This site is for people who like plants -- growers, enthusiasts, aesthetes, novices and professionals, those who appreciate wild things and those who appreciate the cultivated. I garden in Chelsea, and I've been visiting people's yards for 20+ years in the course of my work. My goal is to make this blog a community project, so if you share my interests, please consider becoming a participant and contributing content -- Guerin. Info: guerinw@gmail.com

Wednesday, February 9, 2011

A Florida parking lot . . and beyond

Not much green happening around here, so I'll report on some of the doings at The Waterford senior facility in Juno Beach, where I was visiting my mother this past weekend. Wait a minute, hold on there. That's not a very compelling opening. Click the link below for some fascinating observations on the Florida natural environment . . . 


First off . .
Gotta love the palm trees, particularly the ubiquitous cabbage palm which is the state tree of Florida. And the birds -- mockingbirds, palm warblers, boat-tailed grackles, white ibises, herons, egrets, anhingas, gallinules, pelicans and the LBJs (little brown jobbers) that play tag with the surf.

young evergreen oak

Around my mother's place (just north of West Palm Beach), the pesky non-native carrotwood trees (Cupaniopsis anacardioides) have been ripped out, as well as the brittle non-native Acacia auriculiformis. Replacing them here and around the region are native evergreen oaks, millions of them. The feel of southern Florida will change radically as these plants mature -- given adequate space for the roots, they can be massive. They are variable in overall shape, but some grow twice as wide as they do tall. Visit a place like Cumberland Island National Park off southern Georgia if you want a good view of how spectacular these things can be. 

The native sand-dune pioneer seagrape (Coccoloba uvifera, in the buckwheat family) is getting much wider use in the landscape. I was surprised to see that this plant seems to have suffered from earlier frost damage (as did specimens of the popular and showy Tabebuia genus).

Casuarina foliage
There remain places where the horrible Australian-pine (Casuarina equisetifolia and relatives) has been allowed to persist.

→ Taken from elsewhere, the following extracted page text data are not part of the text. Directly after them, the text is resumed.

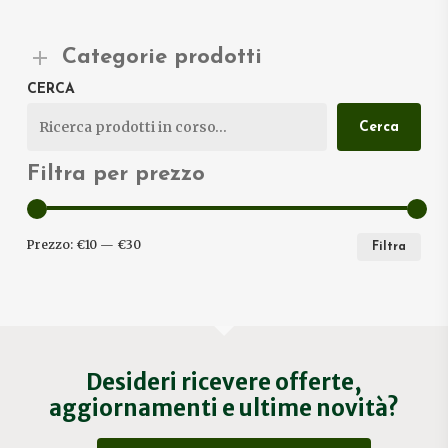
Categorie prodotti
CERCA
Cerca
Filtra per prezzo
PRE
PRE
Prezzo:
€10
—
€30
Filtra
MIN
MA
Desideri ricevere offerte,
aggiornamenti e ultime novità?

If you are not familiar with this plant, it superficially looks much lot like a conifer, but the 'needles' are segmented and the trees produce proper flowers (vs cones). I've recently read more about how escaped members of this genus have done tremendous damage to the ecosystems in the Bahamas, Bermuda, Hawaii and elsewhere.

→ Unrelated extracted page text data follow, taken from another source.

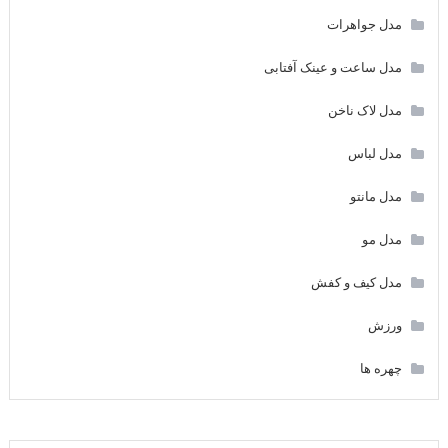
مدل جواهرات
مدل ساعت و عینک آفتابی
مدل لاک ناخن
مدل لباس
مدل مانتو
مدل مو
مدل کیف و کفش
ورزش
چهره ها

Like in most of the US, landscape maintenance at condos and commercial sites goes to the low bidder. Thus you have hedges of hibiscus trimmed like a boxwood (if a flower sticks up, you know it's time to trim again). And privet trees trimmed into mushrooms. And oaks planted along high-voltage wires.

careful: it might flower!

Of course there are so many sad things to say about Florida's ecosystem. In my personal experience, it is mind-boggling how little of the Atlantic coastal hammock forest remains -- we're talking tens of acres over a space of hundreds of miles. I don't think I'm exaggerating by much. When the Nature Conservancy re-claimed a bit of land in north Palm Beach County, they literally had to clear-cut every stitch of vegetation and start from scratch with nursery grown plants. I'm sure the PR task was as challenging for them as the actual landscape management.